The second is that your loved one will see you putting in time and effort to understand what they’re going through. That’s more than they likely expect. They’ll also see you working to understand them and why. However, it is important that you don’t take something you read and use it as a diagnosis for them. People experience addiction, mental health disorders, and even stress in very different ways. Try listening and asking your loved one what they’re going through instead of being prescriptive.
Addicts are accustomed to judgement. For example, often, family members start out by judging choices, by judging the state people have “let themselves” get into, for bringing shame and embarrassment on the family, etc.
While we know that addiction is a mental health disorder of the behavioral category, most people aren’t aware of that. Addiction is very often not treated like a behavioral disorder (like anorexia) or a mental health disorder (like anxiety or depression) but rather as a series of increasingly bad choices. People are shamed. Even when they are very obviously extremely sick, people experience both outward and inward stigma – where outside voices only serve to reinforce and add to their own inner voices telling them they’re a failure. The thing is, that kind of thinking is both wrong and self-defeating. People have to believe they can change in order to work for change. People also have to believe they have a future if they are going to improve. And the popular idea that once an addict, always an addict doesn’t help.
Be there for your loved one, listen to them, and actually listen. You can understand that you would not and have not made the kinds of choices they have without judging them for it. Practicing non-judgement is difficult. You might start out by just trying not to show judgement. But, eventually, you should talk to your loved one without judging their decisions, actions, or behavior – only expressing concern instead.
Being there for your loved one can be difficult without slipping into enabling behavior. But, it’s important they know they can rely on you for important things. For example, listening to them, helping them find a place to stay, ensuring they have naloxone, getting them a meal, helping them move into rehab, etc.
Usually, it’s important to ensure that they know you’ll be there when you need it. That should never be for money. But you should be able to listen to them, to give them a place to sleep, or even to pick them up in case of an emergency. Providing that can be difficult, but it will help your loved one to realize that you actually want to help them.

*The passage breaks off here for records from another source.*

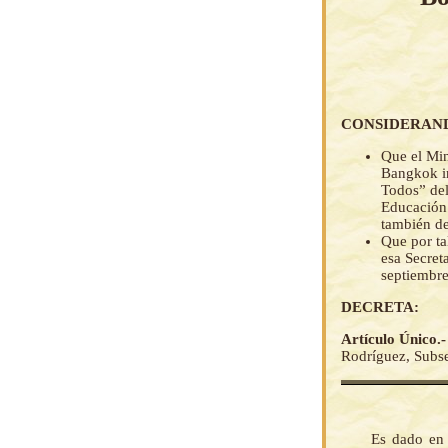
CONSIDERAN
Que el Min
Bangkok in
Todos” del
Educación 
también de
Que por ta
esa Secret
septiembre
DECRETA:
Artículo Único.
Rodríguez, Subsec
Es dado en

The concept of “tough love” where you have to let someone hit rock bottom in order for them to climb up, is a myth. It’s also incredibly harmful, because it often cuts people off from the very factors that would otherwise motivate them to get clean or sober. A loving family and relationship. Tough love often requires you to cut off your loved one and maybe even stop talking to them. Sometimes it proscribes throwing people out onto the street (This is not only dangerous, but also illegal). The thing about tough love is that it doesn’t work. It pushes people further away while splitting them away from loved ones who could offer support to get help. That results in higher rates of death and disease and longer periods of addiction.
Of course, it’s important that you have good boundaries. You shouldn’t have to live with someone if it’s difficult for you. You shouldn’t allow someone to bully or manipulate you. However, if you can, practicing boundaries while still offering support and love can make a huge difference.

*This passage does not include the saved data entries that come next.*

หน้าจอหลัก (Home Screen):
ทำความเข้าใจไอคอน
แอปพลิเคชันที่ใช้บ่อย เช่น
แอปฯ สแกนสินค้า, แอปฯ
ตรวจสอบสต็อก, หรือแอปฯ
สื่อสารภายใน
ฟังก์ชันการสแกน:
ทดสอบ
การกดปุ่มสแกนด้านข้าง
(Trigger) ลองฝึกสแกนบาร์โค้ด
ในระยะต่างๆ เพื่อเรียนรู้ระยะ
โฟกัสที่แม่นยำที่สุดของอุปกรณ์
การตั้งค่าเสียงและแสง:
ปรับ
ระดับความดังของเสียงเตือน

It’s important that your loved one knows that their friends and family are there for them. It’s important they hear this from more than one person. Getting your friends and family involved with offering support, offering assistance into rehab, and being there for them. If you have to, staging an intervention can also help. However, it’s also important that you work to build trust and ensure your loved one sees that those emotional relationships are still there – interventions are hard to pull off a second time if the first one doesn’t work.
Eventually, getting through to your loved one means building up trust, showing them you care about them and their wellbeing, and being motivation for them to get clean and sober. Good luck with your loved one and hopefully you can get through to them.